— Data for processing —
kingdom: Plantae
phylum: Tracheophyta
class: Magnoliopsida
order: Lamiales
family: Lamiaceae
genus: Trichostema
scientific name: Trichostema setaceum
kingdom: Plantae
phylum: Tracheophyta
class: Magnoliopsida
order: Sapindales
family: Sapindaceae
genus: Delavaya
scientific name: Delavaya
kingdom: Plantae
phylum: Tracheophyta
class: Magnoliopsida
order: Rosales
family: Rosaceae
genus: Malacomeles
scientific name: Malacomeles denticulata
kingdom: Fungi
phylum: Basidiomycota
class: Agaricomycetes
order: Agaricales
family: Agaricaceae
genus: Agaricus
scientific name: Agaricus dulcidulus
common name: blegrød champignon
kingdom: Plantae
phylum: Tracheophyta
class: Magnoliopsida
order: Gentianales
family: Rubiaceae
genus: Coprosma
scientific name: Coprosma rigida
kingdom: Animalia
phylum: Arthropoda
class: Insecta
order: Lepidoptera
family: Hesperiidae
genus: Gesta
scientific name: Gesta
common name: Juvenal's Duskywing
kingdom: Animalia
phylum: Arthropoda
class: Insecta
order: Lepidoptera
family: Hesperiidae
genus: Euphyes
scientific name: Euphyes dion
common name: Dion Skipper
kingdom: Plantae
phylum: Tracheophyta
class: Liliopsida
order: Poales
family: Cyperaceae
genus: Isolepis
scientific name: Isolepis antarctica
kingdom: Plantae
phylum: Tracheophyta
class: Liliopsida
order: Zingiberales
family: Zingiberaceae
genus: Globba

— Exercise —
Reproduce every line above, from first to last, without altering a single character.

— Problem solution —
kingdom: Plantae
phylum: Tracheophyta
class: Magnoliopsida
order: Lamiales
family: Lamiaceae
genus: Trichostema
scientific name: Trichostema setaceum
kingdom: Plantae
phylum: Tracheophyta
class: Magnoliopsida
order: Sapindales
family: Sapindaceae
genus: Delavaya
scientific name: Delavaya
kingdom: Plantae
phylum: Tracheophyta
class: Magnoliopsida
order: Rosales
family: Rosaceae
genus: Malacomeles
scientific name: Malacomeles denticulata
kingdom: Fungi
phylum: Basidiomycota
class: Agaricomycetes
order: Agaricales
family: Agaricaceae
genus: Agaricus
scientific name: Agaricus dulcidulus
common name: blegrød champignon
kingdom: Plantae
phylum: Tracheophyta
class: Magnoliopsida
order: Gentianales
family: Rubiaceae
genus: Coprosma
scientific name: Coprosma rigida
kingdom: Animalia
phylum: Arthropoda
class: Insecta
order: Lepidoptera
family: Hesperiidae
genus: Gesta
scientific name: Gesta
common name: Juvenal's Duskywing
kingdom: Animalia
phylum: Arthropoda
class: Insecta
order: Lepidoptera
family: Hesperiidae
genus: Euphyes
scientific name: Euphyes dion
common name: Dion Skipper
kingdom: Plantae
phylum: Tracheophyta
class: Liliopsida
order: Poales
family: Cyperaceae
genus: Isolepis
scientific name: Isolepis antarctica
kingdom: Plantae
phylum: Tracheophyta
class: Liliopsida
order: Zingiberales
family: Zingiberaceae
genus: Globba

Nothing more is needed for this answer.